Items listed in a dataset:
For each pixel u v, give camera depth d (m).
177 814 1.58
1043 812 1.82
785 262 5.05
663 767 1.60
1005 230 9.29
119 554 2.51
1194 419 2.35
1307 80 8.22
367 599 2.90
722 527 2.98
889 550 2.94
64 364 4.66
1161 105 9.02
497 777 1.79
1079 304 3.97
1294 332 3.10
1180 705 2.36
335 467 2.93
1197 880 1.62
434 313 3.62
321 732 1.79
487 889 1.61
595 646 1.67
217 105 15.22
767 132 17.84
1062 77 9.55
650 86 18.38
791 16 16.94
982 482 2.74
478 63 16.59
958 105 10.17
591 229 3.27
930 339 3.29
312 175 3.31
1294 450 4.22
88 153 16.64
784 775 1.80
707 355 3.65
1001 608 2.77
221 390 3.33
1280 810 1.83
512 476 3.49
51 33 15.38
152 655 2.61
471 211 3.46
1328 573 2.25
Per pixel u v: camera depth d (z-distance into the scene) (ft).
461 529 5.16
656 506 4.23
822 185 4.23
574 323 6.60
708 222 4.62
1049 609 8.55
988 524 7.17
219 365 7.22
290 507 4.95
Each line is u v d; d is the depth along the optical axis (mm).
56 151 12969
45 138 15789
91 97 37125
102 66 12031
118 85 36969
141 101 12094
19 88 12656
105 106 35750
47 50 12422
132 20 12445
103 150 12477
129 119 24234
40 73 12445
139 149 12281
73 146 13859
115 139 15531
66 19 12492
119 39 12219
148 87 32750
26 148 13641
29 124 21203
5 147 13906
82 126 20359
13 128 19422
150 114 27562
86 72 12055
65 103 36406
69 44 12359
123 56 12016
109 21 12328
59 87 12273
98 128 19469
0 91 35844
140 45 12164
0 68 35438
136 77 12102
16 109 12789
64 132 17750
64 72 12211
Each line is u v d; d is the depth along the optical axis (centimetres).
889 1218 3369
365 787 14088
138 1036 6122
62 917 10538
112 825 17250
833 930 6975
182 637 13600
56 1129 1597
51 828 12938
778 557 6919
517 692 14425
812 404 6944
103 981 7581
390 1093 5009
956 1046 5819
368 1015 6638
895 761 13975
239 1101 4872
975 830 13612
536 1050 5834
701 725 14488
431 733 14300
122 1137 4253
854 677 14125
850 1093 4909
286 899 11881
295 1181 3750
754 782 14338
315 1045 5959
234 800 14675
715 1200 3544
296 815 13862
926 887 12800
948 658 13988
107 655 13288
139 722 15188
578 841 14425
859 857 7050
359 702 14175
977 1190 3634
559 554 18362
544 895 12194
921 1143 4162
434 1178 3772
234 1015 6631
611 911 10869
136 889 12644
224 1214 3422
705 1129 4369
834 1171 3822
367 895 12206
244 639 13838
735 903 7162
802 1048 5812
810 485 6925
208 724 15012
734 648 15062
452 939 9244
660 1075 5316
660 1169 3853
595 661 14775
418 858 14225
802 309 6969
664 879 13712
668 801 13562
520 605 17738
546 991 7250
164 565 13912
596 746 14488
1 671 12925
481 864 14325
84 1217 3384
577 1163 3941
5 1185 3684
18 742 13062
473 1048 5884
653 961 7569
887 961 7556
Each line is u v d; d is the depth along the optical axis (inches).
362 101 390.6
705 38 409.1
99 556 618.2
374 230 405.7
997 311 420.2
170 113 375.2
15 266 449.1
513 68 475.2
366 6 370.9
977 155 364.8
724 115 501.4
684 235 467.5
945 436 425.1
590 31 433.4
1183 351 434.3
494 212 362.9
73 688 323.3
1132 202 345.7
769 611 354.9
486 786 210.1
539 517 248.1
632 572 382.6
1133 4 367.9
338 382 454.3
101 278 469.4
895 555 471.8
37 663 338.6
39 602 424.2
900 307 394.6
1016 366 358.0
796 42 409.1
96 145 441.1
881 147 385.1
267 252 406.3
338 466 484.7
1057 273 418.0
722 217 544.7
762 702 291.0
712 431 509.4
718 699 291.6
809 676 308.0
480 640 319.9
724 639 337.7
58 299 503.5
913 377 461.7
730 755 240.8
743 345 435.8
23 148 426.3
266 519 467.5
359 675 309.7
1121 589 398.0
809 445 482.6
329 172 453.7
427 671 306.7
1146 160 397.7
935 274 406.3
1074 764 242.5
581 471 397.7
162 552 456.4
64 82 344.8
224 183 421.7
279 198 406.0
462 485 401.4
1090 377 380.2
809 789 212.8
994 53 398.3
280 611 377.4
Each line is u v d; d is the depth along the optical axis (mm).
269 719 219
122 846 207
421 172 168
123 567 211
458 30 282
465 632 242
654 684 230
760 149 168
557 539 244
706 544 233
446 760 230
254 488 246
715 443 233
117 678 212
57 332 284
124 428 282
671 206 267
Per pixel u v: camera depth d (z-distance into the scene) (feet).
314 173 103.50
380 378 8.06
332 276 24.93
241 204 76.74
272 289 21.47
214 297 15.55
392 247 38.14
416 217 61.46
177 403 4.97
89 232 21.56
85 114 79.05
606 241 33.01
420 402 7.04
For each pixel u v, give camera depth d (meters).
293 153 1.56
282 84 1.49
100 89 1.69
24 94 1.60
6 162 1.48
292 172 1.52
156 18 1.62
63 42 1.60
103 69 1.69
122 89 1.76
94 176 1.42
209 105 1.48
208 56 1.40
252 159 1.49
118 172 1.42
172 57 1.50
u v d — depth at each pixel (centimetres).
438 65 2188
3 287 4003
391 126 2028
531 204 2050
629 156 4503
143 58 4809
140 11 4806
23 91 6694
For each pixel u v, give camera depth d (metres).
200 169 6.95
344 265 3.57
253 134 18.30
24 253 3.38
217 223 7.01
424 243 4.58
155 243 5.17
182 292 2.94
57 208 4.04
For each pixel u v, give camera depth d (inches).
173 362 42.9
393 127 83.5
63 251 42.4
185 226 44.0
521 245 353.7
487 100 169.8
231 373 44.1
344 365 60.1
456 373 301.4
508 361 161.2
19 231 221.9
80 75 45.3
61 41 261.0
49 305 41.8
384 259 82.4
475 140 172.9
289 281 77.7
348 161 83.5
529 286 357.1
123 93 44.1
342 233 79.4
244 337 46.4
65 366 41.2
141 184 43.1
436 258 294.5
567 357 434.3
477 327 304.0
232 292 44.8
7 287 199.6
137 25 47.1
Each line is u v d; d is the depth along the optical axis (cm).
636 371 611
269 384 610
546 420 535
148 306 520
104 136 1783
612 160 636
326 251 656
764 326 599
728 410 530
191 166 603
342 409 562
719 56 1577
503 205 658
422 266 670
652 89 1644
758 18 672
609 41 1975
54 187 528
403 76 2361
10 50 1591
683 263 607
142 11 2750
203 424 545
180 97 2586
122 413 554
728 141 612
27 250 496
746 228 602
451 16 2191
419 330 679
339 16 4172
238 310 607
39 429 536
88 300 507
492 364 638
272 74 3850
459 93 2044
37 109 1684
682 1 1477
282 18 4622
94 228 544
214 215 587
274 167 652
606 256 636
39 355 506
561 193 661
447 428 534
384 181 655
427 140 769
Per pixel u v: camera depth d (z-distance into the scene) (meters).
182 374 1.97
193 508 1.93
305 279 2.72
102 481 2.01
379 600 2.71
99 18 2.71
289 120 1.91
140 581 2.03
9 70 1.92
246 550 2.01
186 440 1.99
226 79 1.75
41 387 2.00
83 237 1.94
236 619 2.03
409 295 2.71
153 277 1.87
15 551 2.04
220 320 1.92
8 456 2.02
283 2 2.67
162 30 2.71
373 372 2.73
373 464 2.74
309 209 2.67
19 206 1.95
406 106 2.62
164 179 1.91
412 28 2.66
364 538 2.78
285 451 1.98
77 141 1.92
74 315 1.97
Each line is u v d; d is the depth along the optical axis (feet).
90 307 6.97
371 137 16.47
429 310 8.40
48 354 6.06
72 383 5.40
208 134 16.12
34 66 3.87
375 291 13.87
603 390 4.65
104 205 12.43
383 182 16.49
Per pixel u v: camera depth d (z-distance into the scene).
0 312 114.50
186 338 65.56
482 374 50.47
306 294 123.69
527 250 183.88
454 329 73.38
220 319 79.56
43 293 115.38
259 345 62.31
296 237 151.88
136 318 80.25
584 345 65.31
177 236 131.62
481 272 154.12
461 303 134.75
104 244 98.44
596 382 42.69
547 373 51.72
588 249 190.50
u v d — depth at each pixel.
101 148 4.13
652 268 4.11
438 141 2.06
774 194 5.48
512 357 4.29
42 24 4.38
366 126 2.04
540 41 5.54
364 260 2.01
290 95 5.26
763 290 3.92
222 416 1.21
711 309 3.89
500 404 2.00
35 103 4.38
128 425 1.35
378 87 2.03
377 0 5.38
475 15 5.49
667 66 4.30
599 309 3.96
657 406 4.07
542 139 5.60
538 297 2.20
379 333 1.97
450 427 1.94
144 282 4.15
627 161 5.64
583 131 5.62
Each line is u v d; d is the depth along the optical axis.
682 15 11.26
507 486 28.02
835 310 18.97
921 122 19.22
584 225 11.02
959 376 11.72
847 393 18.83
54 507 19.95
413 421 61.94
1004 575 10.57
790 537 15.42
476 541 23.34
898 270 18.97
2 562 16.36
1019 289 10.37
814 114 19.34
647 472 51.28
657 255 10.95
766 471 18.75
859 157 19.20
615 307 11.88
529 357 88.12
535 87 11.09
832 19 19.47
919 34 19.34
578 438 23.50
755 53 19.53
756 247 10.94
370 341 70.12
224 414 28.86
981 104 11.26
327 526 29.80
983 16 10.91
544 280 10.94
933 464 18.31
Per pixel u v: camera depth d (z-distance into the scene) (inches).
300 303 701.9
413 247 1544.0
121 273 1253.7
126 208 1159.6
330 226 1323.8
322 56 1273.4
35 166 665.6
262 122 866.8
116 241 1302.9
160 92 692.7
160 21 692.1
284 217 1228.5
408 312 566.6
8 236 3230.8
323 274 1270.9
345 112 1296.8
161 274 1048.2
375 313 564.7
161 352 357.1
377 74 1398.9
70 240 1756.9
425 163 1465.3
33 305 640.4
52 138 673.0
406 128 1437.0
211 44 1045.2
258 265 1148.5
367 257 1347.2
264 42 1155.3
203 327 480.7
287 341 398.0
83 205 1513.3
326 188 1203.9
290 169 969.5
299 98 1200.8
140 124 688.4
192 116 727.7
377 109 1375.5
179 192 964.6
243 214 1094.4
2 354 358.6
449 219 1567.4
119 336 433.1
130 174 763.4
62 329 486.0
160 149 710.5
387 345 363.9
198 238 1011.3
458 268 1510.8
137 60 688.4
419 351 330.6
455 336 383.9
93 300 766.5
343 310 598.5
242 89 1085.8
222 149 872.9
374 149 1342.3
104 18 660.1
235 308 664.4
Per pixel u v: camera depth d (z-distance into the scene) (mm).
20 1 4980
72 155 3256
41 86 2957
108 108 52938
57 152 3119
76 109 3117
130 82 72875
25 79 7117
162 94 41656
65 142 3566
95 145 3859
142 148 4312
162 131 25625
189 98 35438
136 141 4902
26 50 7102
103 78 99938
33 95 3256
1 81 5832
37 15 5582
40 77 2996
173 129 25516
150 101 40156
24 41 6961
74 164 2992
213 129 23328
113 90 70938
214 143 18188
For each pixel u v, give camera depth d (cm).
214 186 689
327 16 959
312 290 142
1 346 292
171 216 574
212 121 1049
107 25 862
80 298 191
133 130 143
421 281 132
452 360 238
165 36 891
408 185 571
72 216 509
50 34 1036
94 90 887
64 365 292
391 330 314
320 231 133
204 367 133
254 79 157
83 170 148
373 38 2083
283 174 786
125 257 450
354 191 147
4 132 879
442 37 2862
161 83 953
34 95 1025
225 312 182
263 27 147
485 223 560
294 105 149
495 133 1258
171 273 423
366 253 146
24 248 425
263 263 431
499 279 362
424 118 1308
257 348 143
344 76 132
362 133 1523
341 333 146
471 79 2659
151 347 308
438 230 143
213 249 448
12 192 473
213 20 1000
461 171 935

• _Description of the task_
For the word "give", return every line of the records that holds it.

• _Answer below_
For each pixel u v, give camera depth d (m).
For each pixel u v, give camera depth d (meters).
For each pixel u v, give camera depth d (metres).
For each pixel u v, give camera depth d (inches).
For each pixel u v, give camera depth d (cm).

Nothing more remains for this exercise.